Repeat exactly the lines of the records below, starting at the line containing "es articles allant" and ending at the line containing "M2OPTIM - M2 OPT - Optimisation". Leave the pictures out.
---------- Records provided
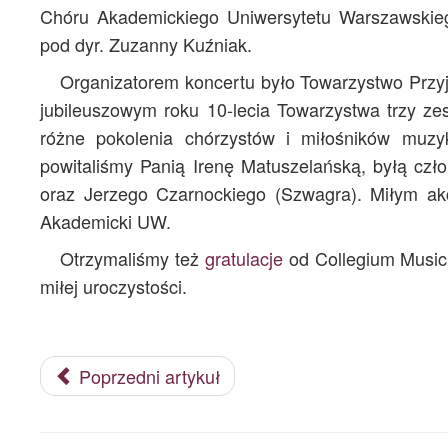
Chóru Akademickiego Uniwersytetu Warszawskie
pod dyr. Zuzanny Kuźniak.
Organizatorem koncertu było Towarzystwo Przyj
jubileuszowym roku 10-lecia Towarzystwa trzy ze
różne pokolenia chórzystów i miłośników muzyk
powitaliśmy Panią Irenę Matuszelańską, byłą c
oraz Jerzego Czarnockiego (Szwagra). Miłym akc
Akademicki UW.
Otrzymaliśmy też
gratulacje
od Collegium Musi
miłej uroczystości.
Poprzedni artykuł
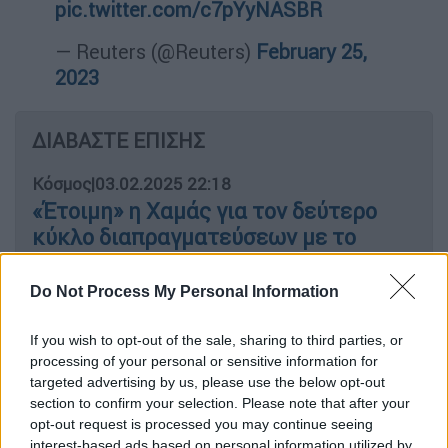
pic.twitter.com/c7pYyNASBR
— Reuters (@Reuters)
February 25,
2023
ΔΙΑΒΑΣΤΕ ΕΠΙΣΗΣ
Κόσμος
|
03.02.2025 22:18
«Έτοιμη» η Χαμάς για τον δεύτερο
κύκλο διαπραγματεύσεων με το
Ισραήλ
Do Not Process My Personal Information
Κόσμος
|
04.02.2025 07:59
If you wish to opt-out of the sale, sharing to third parties, or
Ο Τραμπ υποδέχεται τον Νετανιάχου:
processing of your personal or sensitive information for
Στο τραπέζι το μέλλον της
targeted advertising by us, please use the below opt-out
εκεχειρίας στη Γάζα
section to confirm your selection. Please note that after your
opt-out request is processed you may continue seeing
interest-based ads based on personal information utilized by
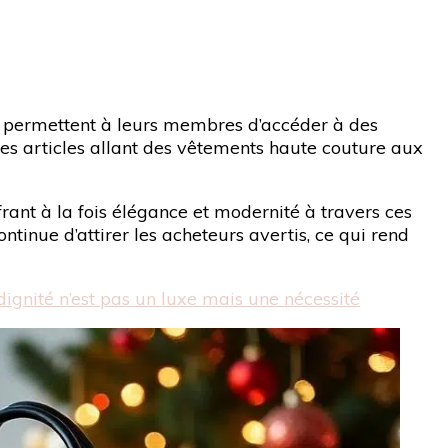
 permettent à leurs membres d’accéder à des
es articles allant des vêtements haute couture aux
rant à la fois élégance et modernité à travers ces
tinue d’attirer les acheteurs avertis, ce qui rend
ignité n’est pas un luxe mais une nécessité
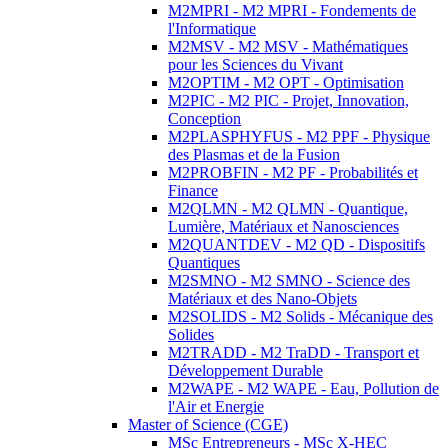
M2MPRI - M2 MPRI - Fondements de
l'Informatique
M2MSV - M2 MSV - Mathématiques
pour les Sciences du Vivant
M2OPTIM - M2 OPT - Optimisation
M2PIC - M2 PIC - Projet, Innovation,
Conception
M2PLASPHYFUS - M2 PPF - Physique
des Plasmas et de la Fusion
M2PROBFIN - M2 PF - Probabilités et
Finance
M2QLMN - M2 QLMN - Quantique,
Lumière, Matériaux et Nanosciences
M2QUANTDEV - M2 QD - Dispositifs
Quantiques
M2SMNO - M2 SMNO - Science des
Matériaux et des Nano-Objets
M2SOLIDS - M2 Solids - Mécanique des
Solides
M2TRADD - M2 TraDD - Transport et
Développement Durable
M2WAPE - M2 WAPE - Eau, Pollution de
l'Air et Energie
Master of Science (CGE)
MSc Entrepreneurs - MSc X-HEC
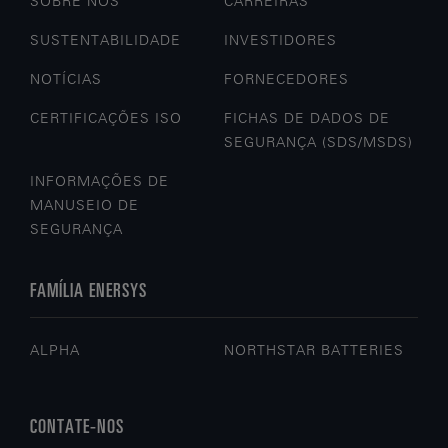
SOBRE NÓS
CARREIRAS
SUSTENTABILIDADE
INVESTIDORES
NOTÍCIAS
FORNECEDORES
CERTIFICAÇÕES ISO
FICHAS DE DADOS DE
SEGURANÇA (SDS/MSDS)
INFORMAÇÕES DE
MANUSEIO DE
SEGURANÇA
FAMÍLIA ENERSYS
ALPHA
NORTHSTAR BATTERIES
CONTATE-NOS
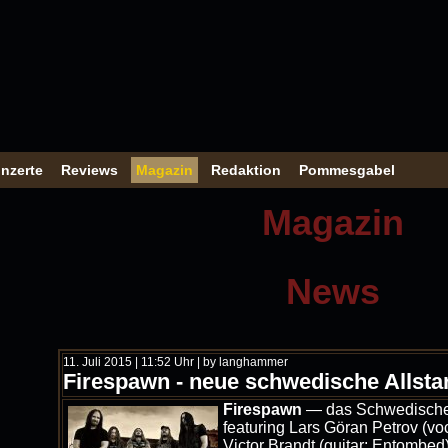
nzerte
Reviews
Magazin
Redaktion
Pommesgabel
Magazin
News
11. Juli 2015 | 11:52 Uhr | by langhammer
Firespawn - neue schwedische Allsta
Firespawn
— das Schwedische 
featuring Lars Göran Petrov (vo
Victor Brandt (guitar; Entombed)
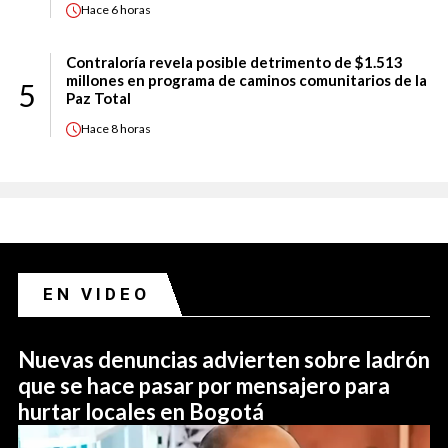
Hace
6 horas
Contraloría revela posible detrimento de $1.513
millones en programa de caminos comunitarios de la
5
Paz Total
Hace
8 horas
EN VIDEO
Nuevas denuncias advierten sobre ladrón
que se hace pasar por mensajero para
hurtar locales en Bogotá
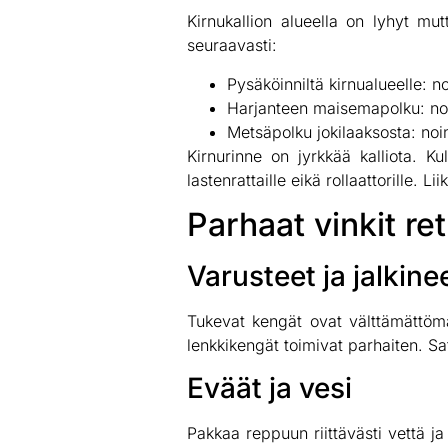
Kirnukallion alueella on lyhyt mut
seuraavasti:
Pysäköinniltä kirnualueelle: 
Harjanteen maisemapolku: noin
Metsäpolku jokilaaksosta: noin
Kirnurinne on jyrkkää kalliota. Ku
lastenrattaille eikä rollaattorille. 
Parhaat vinkit re
Varusteet ja jalkine
Tukevat kengät ovat välttämättömät
lenkkikengät toimivat parhaiten. Sat
Eväät ja vesi
Pakkaa reppuun riittävästi vettä ja 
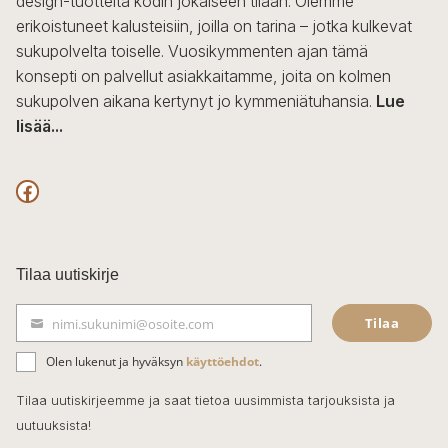
design-tuotteita kodin jokaiseen tilaan. Olemme
erikoistuneet kalusteisiin, joilla on tarina – jotka kulkevat
sukupolvelta toiselle. Vuosikymmenten ajan tämä
konsepti on palvellut asiakkaitamme, joita on kolmen
sukupolven aikana kertynyt jo kymmeniätuhansia.
Lue
lisää...
F
a
c
Tilaa uutiskirje
e
Tilaa
nimi.sukunimi@osoite.com
S
b
ä
Olen lukenut ja hyväksyn
käyttöehdot
.
o
h
k
o
Tilaa uutiskirjeemme ja saat tietoa uusimmista tarjouksista ja
ö
uutuuksista!
k
p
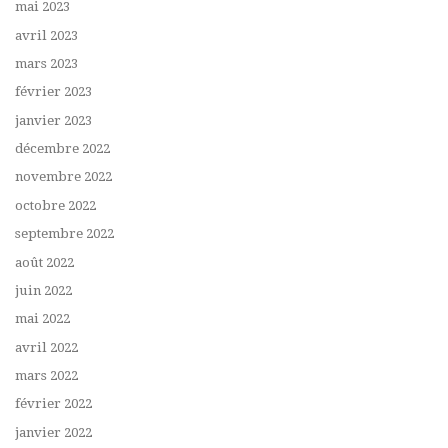
mai 2023
avril 2023
mars 2023
février 2023
janvier 2023
décembre 2022
novembre 2022
octobre 2022
septembre 2022
août 2022
juin 2022
mai 2022
avril 2022
mars 2022
février 2022
janvier 2022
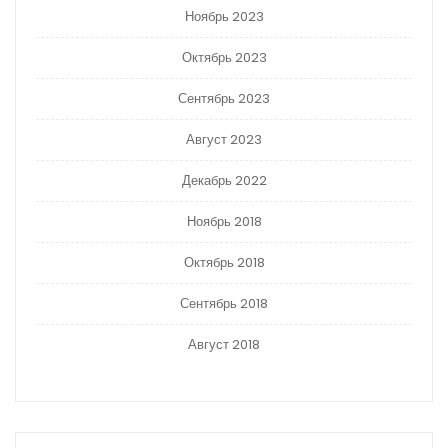
Ноябрь 2023
Октябрь 2023
Сентябрь 2023
Август 2023
Декабрь 2022
Ноябрь 2018
Октябрь 2018
Сентябрь 2018
Август 2018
--------------------
> [Result of the exercise]:
es articles allant des vêtements haute couture aux
rant à la fois élégance et modernité à travers ces
tinue d’attirer les acheteurs avertis, ce qui rend
ignité n’est pas un luxe mais une nécessité
M2MPRI - M2 MPRI - Fondements de
l'Informatique
M2MSV - M2 MSV - Mathématiques
pour les Sciences du Vivant
M2OPTIM - M2 OPT - Optimisation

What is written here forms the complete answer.